Qu'est-ce que l'UE ? Au-delà des discours politiques ou romantiques, des parti-pris et des mensonges, c'est en premier lieu une construction de type mafieux, si l'on en croit l'excellent ouvrage d'Eva Joly à propos de Jean Claude Junker, actuel président de la commission européenne : « Le loup dans la bergerie »⋅.
Comment se fait-il en effet que celui qui a fait depuis plus de deux ou trois décennies du Luxembourg un paradis fiscal ouvert aux grands groupes européens et internationaux, au détriment des autres pays de l'Union européenne et de tous les états victimes de ce dumping si coûteux pour les budgets nationaux, se soit fait nommer à la tête de la commission européenne avec la complicité de leurs dirigeants toutes tendances politiques confondues ?
La réponse est simple. Fin connaisseur des arcanes oligarchiques mondiales, Jean Claude Junker était lui-même un oligarques habile, acteur essentiel de la financiarisation de l'économie européenne et de la prise de pouvoir des banques, tout autant sinon plus que MM. Delors et Lamy. M. Junker a en effet instauré dans son pays originel la tricherie systématique et légale au bénéfice des grands groupes économiques, notamment US, en favorisant la fuite devant l'impôt.

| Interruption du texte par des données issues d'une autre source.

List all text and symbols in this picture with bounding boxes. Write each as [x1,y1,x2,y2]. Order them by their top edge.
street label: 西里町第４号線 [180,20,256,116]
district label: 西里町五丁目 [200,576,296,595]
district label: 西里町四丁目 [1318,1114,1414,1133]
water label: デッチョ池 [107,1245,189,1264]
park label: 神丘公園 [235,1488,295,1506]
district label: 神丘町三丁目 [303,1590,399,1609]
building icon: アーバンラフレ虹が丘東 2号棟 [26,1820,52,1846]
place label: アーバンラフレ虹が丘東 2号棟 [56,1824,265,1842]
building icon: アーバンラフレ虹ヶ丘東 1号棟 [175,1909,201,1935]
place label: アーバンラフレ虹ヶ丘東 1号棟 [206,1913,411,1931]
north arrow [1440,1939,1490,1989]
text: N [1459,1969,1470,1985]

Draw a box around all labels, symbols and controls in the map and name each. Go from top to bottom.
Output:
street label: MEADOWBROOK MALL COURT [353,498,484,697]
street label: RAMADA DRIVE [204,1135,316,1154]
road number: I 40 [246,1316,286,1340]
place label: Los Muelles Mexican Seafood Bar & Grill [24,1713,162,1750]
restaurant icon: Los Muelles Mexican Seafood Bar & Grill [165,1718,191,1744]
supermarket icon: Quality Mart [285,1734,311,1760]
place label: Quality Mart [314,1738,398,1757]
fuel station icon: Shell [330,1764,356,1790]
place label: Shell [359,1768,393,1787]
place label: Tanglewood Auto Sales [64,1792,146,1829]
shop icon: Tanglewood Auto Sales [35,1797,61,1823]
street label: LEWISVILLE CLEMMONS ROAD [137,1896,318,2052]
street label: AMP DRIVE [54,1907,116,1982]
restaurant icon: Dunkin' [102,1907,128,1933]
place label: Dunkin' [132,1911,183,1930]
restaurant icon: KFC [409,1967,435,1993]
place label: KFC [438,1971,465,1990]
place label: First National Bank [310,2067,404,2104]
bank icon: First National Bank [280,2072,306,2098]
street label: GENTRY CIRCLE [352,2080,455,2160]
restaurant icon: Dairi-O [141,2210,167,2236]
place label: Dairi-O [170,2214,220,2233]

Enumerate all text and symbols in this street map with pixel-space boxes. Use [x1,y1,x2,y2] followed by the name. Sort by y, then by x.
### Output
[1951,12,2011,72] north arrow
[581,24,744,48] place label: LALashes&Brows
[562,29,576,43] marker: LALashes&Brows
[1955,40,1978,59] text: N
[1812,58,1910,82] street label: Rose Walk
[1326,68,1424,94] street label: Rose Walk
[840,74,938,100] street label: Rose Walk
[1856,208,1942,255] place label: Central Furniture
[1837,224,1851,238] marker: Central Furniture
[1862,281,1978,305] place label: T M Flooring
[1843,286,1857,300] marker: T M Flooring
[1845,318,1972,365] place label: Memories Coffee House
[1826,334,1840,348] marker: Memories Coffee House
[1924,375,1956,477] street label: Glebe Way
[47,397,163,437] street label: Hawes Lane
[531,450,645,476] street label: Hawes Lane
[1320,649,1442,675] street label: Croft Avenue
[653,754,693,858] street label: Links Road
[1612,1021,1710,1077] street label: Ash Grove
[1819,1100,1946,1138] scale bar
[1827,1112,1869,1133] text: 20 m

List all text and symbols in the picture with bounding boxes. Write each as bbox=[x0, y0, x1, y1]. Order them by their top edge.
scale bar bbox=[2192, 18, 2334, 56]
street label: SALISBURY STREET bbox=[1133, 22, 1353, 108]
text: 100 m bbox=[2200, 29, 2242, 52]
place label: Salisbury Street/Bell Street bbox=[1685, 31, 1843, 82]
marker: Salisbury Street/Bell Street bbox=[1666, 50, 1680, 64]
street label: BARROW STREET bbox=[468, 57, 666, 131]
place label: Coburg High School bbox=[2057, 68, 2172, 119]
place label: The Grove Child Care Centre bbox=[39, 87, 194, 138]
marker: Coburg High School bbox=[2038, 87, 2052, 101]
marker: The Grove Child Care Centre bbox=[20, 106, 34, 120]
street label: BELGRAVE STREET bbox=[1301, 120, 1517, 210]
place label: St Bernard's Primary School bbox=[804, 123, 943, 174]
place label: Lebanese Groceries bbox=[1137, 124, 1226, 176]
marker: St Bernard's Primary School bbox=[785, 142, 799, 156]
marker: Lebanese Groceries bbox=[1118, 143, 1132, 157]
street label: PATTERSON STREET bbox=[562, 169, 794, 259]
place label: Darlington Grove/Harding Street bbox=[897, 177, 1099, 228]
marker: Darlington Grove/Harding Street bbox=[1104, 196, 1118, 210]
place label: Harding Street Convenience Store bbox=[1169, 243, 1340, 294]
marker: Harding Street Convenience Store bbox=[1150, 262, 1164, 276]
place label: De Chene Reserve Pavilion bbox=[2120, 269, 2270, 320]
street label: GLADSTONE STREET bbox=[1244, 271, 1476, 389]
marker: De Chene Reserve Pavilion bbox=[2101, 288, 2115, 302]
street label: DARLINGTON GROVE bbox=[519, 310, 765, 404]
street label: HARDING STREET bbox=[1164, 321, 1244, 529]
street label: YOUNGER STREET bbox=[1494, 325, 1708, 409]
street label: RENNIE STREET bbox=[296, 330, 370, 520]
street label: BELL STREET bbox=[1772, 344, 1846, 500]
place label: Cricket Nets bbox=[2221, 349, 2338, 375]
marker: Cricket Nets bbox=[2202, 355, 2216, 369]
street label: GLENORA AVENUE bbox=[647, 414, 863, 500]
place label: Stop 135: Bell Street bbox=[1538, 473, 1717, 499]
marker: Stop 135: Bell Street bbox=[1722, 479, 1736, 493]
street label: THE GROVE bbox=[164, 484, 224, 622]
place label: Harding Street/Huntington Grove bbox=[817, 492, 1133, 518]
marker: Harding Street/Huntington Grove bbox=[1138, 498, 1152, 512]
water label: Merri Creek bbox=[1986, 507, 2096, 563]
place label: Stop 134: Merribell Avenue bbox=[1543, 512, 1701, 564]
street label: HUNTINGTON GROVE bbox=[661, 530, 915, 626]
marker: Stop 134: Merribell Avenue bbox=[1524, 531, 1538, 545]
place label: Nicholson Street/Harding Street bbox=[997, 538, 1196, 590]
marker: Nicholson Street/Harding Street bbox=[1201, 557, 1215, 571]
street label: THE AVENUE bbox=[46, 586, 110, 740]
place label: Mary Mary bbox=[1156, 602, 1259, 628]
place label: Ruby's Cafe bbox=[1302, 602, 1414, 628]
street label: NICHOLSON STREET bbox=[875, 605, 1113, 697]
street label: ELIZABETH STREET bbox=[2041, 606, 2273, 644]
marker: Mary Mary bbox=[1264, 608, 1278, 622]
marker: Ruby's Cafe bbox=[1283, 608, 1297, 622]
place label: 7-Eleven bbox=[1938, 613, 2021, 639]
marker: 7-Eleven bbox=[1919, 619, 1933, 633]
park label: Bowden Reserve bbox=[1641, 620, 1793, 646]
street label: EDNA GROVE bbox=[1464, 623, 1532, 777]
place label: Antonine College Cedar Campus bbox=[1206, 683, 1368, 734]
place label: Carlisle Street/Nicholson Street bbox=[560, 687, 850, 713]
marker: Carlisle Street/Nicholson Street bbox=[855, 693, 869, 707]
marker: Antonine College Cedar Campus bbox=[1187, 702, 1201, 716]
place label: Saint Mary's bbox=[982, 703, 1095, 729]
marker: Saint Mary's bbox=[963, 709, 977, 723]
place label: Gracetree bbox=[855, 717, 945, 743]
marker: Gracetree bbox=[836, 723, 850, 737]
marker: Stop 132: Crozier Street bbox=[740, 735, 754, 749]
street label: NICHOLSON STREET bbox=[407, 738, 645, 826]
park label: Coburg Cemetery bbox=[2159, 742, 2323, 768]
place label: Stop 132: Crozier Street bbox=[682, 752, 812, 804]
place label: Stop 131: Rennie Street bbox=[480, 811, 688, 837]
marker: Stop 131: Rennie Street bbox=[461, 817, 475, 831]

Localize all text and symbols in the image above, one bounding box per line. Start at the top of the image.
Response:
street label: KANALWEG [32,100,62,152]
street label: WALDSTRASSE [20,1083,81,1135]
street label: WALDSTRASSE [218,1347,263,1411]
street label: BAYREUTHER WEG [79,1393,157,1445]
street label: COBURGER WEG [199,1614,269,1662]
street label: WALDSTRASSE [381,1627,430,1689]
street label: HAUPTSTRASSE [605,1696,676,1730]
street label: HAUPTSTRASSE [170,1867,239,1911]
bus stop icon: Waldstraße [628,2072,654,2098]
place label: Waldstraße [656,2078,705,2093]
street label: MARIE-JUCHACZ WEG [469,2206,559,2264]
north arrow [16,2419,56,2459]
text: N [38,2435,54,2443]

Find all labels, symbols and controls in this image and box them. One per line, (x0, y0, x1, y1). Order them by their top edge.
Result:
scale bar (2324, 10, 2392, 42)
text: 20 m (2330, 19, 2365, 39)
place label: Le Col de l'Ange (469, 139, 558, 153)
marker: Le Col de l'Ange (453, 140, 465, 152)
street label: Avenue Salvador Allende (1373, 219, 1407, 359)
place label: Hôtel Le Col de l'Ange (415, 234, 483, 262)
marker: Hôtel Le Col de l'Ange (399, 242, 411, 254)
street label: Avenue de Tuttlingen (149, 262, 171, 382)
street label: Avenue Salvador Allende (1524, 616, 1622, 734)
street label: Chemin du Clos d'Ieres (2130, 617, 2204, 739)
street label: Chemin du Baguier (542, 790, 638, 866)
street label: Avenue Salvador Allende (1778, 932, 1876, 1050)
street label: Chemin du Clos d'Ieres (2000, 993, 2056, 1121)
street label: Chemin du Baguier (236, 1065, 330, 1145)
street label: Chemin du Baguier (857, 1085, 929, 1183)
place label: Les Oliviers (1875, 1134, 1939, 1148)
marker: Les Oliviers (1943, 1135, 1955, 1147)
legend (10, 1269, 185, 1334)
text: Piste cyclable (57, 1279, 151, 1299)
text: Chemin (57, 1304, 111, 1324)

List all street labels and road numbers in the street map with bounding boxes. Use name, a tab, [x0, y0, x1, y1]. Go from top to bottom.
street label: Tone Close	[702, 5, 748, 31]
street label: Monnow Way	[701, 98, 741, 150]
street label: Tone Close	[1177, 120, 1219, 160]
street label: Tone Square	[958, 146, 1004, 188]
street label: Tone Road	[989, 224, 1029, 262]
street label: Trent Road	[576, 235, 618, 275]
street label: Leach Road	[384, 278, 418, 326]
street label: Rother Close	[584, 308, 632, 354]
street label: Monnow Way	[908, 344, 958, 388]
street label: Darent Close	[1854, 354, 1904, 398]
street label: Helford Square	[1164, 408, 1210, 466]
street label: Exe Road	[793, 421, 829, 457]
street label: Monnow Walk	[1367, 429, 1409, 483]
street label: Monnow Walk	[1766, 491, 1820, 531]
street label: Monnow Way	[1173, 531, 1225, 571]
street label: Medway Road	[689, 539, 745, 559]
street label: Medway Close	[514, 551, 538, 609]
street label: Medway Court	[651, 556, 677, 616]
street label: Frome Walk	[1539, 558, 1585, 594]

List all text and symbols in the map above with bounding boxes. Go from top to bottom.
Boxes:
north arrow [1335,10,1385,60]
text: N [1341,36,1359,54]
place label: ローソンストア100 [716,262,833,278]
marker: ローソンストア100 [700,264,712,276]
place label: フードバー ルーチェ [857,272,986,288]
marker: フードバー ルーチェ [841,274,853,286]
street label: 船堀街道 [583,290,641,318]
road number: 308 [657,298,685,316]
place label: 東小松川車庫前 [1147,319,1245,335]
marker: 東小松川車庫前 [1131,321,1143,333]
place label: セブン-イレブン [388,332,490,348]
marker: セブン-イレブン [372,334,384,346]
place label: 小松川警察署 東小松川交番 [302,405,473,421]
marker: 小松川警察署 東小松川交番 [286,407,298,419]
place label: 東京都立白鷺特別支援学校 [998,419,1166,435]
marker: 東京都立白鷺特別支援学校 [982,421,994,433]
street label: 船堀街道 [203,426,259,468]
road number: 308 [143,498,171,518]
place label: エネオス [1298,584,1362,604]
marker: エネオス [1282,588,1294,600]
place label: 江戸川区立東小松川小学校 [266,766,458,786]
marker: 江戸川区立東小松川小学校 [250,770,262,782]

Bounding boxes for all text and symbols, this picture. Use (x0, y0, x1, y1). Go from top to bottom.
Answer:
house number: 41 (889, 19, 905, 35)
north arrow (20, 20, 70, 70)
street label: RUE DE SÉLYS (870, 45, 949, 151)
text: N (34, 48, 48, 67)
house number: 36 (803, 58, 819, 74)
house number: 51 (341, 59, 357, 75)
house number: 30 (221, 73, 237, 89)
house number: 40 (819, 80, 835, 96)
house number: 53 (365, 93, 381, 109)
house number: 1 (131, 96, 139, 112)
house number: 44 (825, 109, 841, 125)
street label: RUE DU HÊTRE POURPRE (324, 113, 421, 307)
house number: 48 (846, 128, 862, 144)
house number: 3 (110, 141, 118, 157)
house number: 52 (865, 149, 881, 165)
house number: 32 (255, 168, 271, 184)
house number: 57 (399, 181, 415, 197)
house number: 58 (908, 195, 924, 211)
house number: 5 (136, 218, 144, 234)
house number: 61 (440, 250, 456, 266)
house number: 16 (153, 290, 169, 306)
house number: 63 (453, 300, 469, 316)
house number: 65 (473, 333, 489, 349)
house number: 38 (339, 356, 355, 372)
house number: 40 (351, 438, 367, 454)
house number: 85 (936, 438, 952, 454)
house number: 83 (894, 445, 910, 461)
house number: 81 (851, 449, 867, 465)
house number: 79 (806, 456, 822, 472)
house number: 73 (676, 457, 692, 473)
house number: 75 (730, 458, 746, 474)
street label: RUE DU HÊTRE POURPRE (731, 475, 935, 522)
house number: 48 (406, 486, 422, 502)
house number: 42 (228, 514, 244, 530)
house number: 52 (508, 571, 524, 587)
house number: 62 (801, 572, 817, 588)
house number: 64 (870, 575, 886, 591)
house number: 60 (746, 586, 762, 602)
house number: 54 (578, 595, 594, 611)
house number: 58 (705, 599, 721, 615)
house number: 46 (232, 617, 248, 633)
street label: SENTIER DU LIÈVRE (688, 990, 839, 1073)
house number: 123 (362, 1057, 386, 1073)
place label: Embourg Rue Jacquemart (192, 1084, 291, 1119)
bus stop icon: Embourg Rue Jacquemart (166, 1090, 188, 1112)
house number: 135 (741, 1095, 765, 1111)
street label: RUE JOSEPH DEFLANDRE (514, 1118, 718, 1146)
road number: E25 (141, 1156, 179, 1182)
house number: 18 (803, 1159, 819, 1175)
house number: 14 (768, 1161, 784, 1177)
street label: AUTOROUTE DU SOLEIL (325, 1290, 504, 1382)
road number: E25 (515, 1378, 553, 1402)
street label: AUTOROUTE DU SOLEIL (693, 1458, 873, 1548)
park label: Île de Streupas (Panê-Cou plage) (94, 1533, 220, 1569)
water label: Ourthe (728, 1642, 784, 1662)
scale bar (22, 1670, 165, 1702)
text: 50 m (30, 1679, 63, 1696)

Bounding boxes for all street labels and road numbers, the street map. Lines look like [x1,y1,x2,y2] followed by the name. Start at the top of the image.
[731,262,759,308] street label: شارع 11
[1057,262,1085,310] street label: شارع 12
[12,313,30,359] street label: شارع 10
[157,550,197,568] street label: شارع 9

Ses pairs l'ont donc installé dans le fauteuil de la Commission, en tant que membre à part entière du monde de la finance, qui ne connaît d'autres lois que la sienne. Ainsi vont les « gangs ».
Mais un chef de bande se doit d'avoir une bande organisée pour soutenir et favoriser efficacement ses malversations.
M. Junker a donc été grandement aidé dans son entreprise de brigandage par l'UE qui, bien avant sa nomination à la tête de la commission, avait acté le droit pour les grandes entreprises de déclarer leurs impôts non pas dans les pays où sont ancrées leurs activités, mais dans celui qui héberge leur siège, par exemple le Luxembourg (!). Autrement dit, depuis bien longtemps, l'UE est une machine oligarchique qui organise et favorise l'exil fiscal au détriment des pays de l'Union, et ce en parfaite harmonie avec les dirigeants de ces pays qui font mine de lutter contre les « exilés fiscaux ».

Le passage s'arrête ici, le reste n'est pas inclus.